Police and victims of domestic abuse say these stories of crime are nothing unusual.

"But it needs to be," says Rebecca Moore."

Newton County Sheriff Ken Copeland remembers 30 years ago visiting with a woman who was being stalked.

"Her brother made the statement 'well, are we going to wait until he kills her?' and that's exactly what happened," says Sheriff Copeland.

According to Safe Horizon, a domestic violence advocacy group, every year one in three women who is a victim of homicide is murdered by her current or former partner.

Monica Webb, 36, became part of this statistic in November.

Detectives say she was murdered by her estranged husband.

Those who knew Monica now say her death could've been prevented by police, who should've better enforced a restraining order against her husband, Rondias.

"I think the system, as a whole, let her down," says Moore, who is spearheading a petition for stricter state laws.  "To provide more protection so that the order of protection is not just a piece of paper, it is a system of checks and balances and a process."

The proposal is being called "Monica's Law" and includes requiring people under a restraining order to check-in daily with police.  If the order is violated, the proposed law calls for an arrest warrant issued and served in a timely manner, instead of a mailed court summons.

"We can not lose anyone else in our community like this," says Moore.

But police say there's a hash, yet true reality.

"We can't give you an armed guard 24/7, and if someone is intended on locating you and harming you, that possibility is there," says Sheriff Copeland.

Nonetheless, supporters of Monica's Law say their proposal would still decrease that fatal possibility.

The petition is set to be delivered to state lawmakers in a couple of months.

In the meantime, supporters of the proposal are asking people to show their support for the measure by visiting the Facebook page On a Mission for Monica.

 

Posted November 21, 2012:  A woman's murder over this past weekend sparks both hurt and strength from victims of domestic violence.

Court records show Monica Webb of Joplin was fearful of her estranged husband, Rondias.  Monica put a restraining order against Rondias.

Now police say Rondias murdered Monica then attempted to take his own life.

Monica Webb seemed to do things right, which is why her murder brings heartache to others in similar situations.

We talked with victims of domestic abuse who say they are emotionally connected to this crime.  We are not releasing their identities.

One abuse victim says "it could've been anybody, you know.  She tried to get help that she needed, and it didn't help."

Restraining orders can be issued 24 hours a day by calling police.

"It's one step that they can take to add to their safety," says Linneh Hanshaw of Lafayette House.

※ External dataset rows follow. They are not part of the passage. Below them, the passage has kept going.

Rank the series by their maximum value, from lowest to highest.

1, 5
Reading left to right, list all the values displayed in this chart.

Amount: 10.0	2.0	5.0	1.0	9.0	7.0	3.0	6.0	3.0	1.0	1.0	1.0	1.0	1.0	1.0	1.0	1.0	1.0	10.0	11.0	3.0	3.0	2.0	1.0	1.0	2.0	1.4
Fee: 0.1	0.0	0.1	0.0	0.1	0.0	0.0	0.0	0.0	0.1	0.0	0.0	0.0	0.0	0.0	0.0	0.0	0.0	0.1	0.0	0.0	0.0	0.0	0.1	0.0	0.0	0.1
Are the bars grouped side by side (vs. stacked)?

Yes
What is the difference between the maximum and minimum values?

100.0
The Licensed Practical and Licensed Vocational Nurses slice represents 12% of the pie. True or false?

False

Police say Rondias violated Monica's restraining order in November.  Then, on Saturday, a friend drove up to Monica's house.

Police say Monica stuck her head out her apartment door.  The friend says she saw Rondias who was waiting outside force himself inside.

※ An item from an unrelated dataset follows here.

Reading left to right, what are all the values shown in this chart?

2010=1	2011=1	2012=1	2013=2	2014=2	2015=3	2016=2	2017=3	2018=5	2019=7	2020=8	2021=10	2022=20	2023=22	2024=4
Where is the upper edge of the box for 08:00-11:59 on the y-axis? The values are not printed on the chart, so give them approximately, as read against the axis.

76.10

The friend heard Monica say, "no Ron, please."

Monica was later found by police with three gunshot wounds to the head and later died.

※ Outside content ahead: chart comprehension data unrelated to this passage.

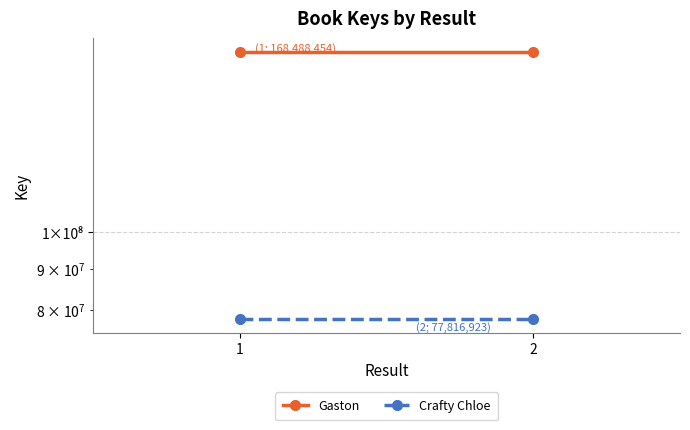

List the series in order of their peak value, highest first.

Gaston, Crafty Chloe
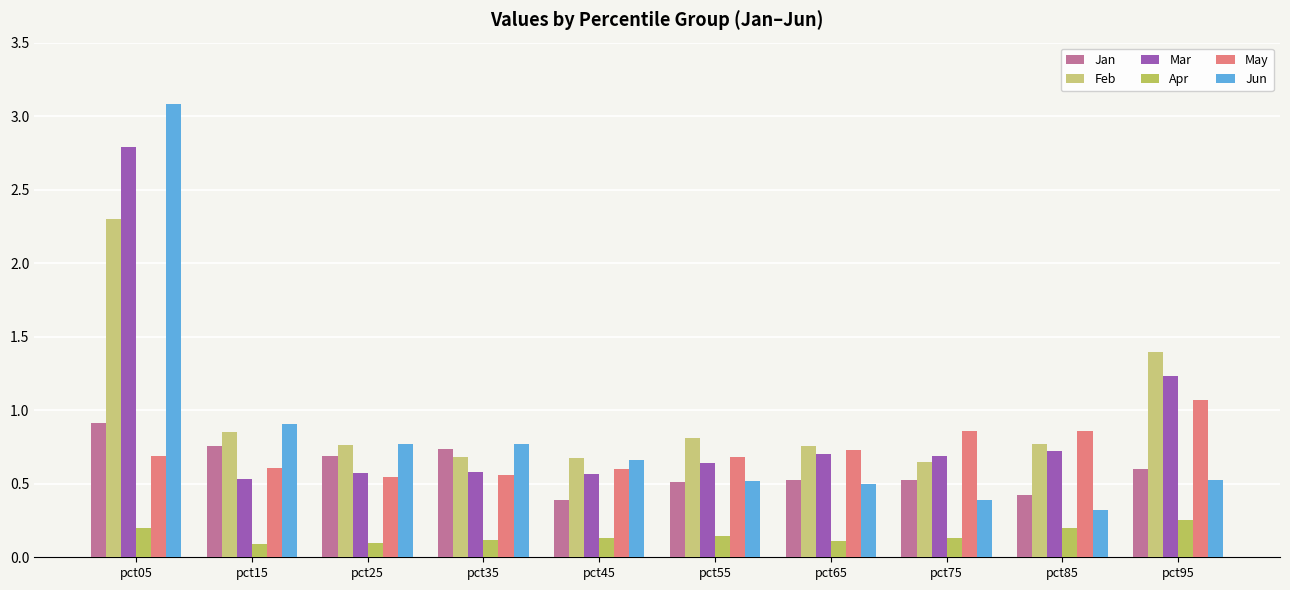

Reading left to right, what are all the values shown in this chart?

Jan: 0.9	0.8	0.7	0.7	0.4	0.5	0.5	0.5	0.4	0.6
Feb: 2.3	0.9	0.8	0.7	0.7	0.8	0.8	0.6	0.8	1.4
Mar: 2.8	0.5	0.6	0.6	0.6	0.6	0.7	0.7	0.7	1.2
Apr: 0.2	0.1	0.1	0.1	0.1	0.1	0.1	0.1	0.2	0.3
May: 0.7	0.6	0.5	0.6	0.6	0.7	0.7	0.9	0.9	1.1
Jun: 3.1	0.9	0.8	0.8	0.7	0.5	0.5	0.4	0.3	0.5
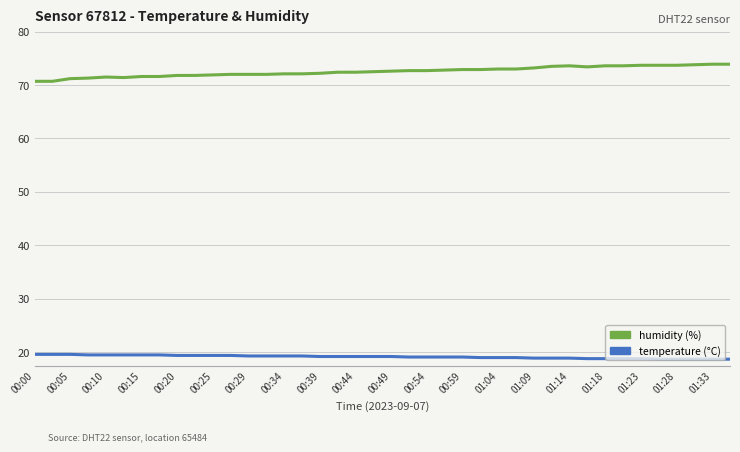

What is the minimum value shown in the chart?

18.7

Rondias was found with a single gunshot wound under his chin.

Police say it was a murder and attempted suicide.

Workers Lafayette House, an organization that helps abused men and women, say it's important for people to know getting a restraining order against someone is a critical first step.

But it doesn't end there.

"When they're leaving is a dangerous time and so it can escalate," says Hanshaw.

It's also important for friends to care for each other and pay attention to warning signs.

"Threatening looks, using the children against her, threatening to call the law, isolation, things like that, and the stuff that doesn't happen overnight," says Hanshaw.

The Lafayette House shelters abused men or women with or without children, before, during or after a restraining order.

Relocation services are also offered.

"If he comes back, I can always call," an abuse victim tells us.  "You'll be an outpatient.  Usually after you get out you'll be an outpatient."

More than anything, Lafayette House offers support and continued vigilance that brings safety.

Those on the road to recovery say Monica's death brings hurt but also serves as a reminder to stay strong.